> **TEXT ZUR ANALYSE**:
MieterEcho 312/Oktober 2005: Editorial

MieterEcho

MieterEcho 312/Oktober 2005

 EDITORIAL

Liebe Leserinnen und Leser,

der Soziale Wohnungsbau pfeift in Deutschland auf dem letzten Loch. Für Mieter/innen ist es ein Trauermarsch und für Private Equity Fonds eine muntere Aufforderung zum Tanz. Von den Private Equity Fonds erwartet die Deutsche Bank, dass deren "Begeisterung für deutsche Wohnimmobilien noch mindestens ein bis zwei Jahre anhält und dass bis zum Jahr 2010 Portfolios mit einem Gesamtvolumen von gut einer Million Einheiten den Besitzer wechseln."

Der Bestand an Sozialwohnungen verringert sich gleichzeitig kontinuierlich, denn neue Wohnungen kommen kaum noch hinzu. Während auf europäischer Ebene ein Bestand von 20% Sozialwohnungen als erstrebenswert angesehen wird, sind es in der Bundesrepublik Deutschland gerade noch 5%.

In keinem anderen europäischen Land wird eine vergleichbar rigorose Liberalisierung des Wohnungsmarkts betrieben.

Wohnungsbaupolitik findet hier nicht mehr statt, nur die Eigentumsförderung genießt weiterhin Wertschätzung.

> **DATENABSCHNITT**:

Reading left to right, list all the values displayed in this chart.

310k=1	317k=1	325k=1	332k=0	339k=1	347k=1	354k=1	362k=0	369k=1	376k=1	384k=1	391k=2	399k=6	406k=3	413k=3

> **GESTELLTE AUFGABE**: Schreib aus dem Text über den Sozialen Wohnungsbau die Stelle von „der Soziale Wohnungsbau“ bis „gerade noch 5%.“ wortgetreu ab, Anfang und Ende eingeschlossen.

> **SCHRIFTLICHE ANTWORT**:
der Soziale Wohnungsbau pfeift in Deutschland auf dem letzten Loch. Für Mieter/innen ist es ein Trauermarsch und für Private Equity Fonds eine muntere Aufforderung zum Tanz. Von den Private Equity Fonds erwartet die Deutsche Bank, dass deren "Begeisterung für deutsche Wohnimmobilien noch mindestens ein bis zwei Jahre anhält und dass bis zum Jahr 2010 Portfolios mit einem Gesamtvolumen von gut einer Million Einheiten den Besitzer wechseln."

Der Bestand an Sozialwohnungen verringert sich gleichzeitig kontinuierlich, denn neue Wohnungen kommen kaum noch hinzu. Während auf europäischer Ebene ein Bestand von 20% Sozialwohnungen als erstrebenswert angesehen wird, sind es in der Bundesrepublik Deutschland gerade noch 5%.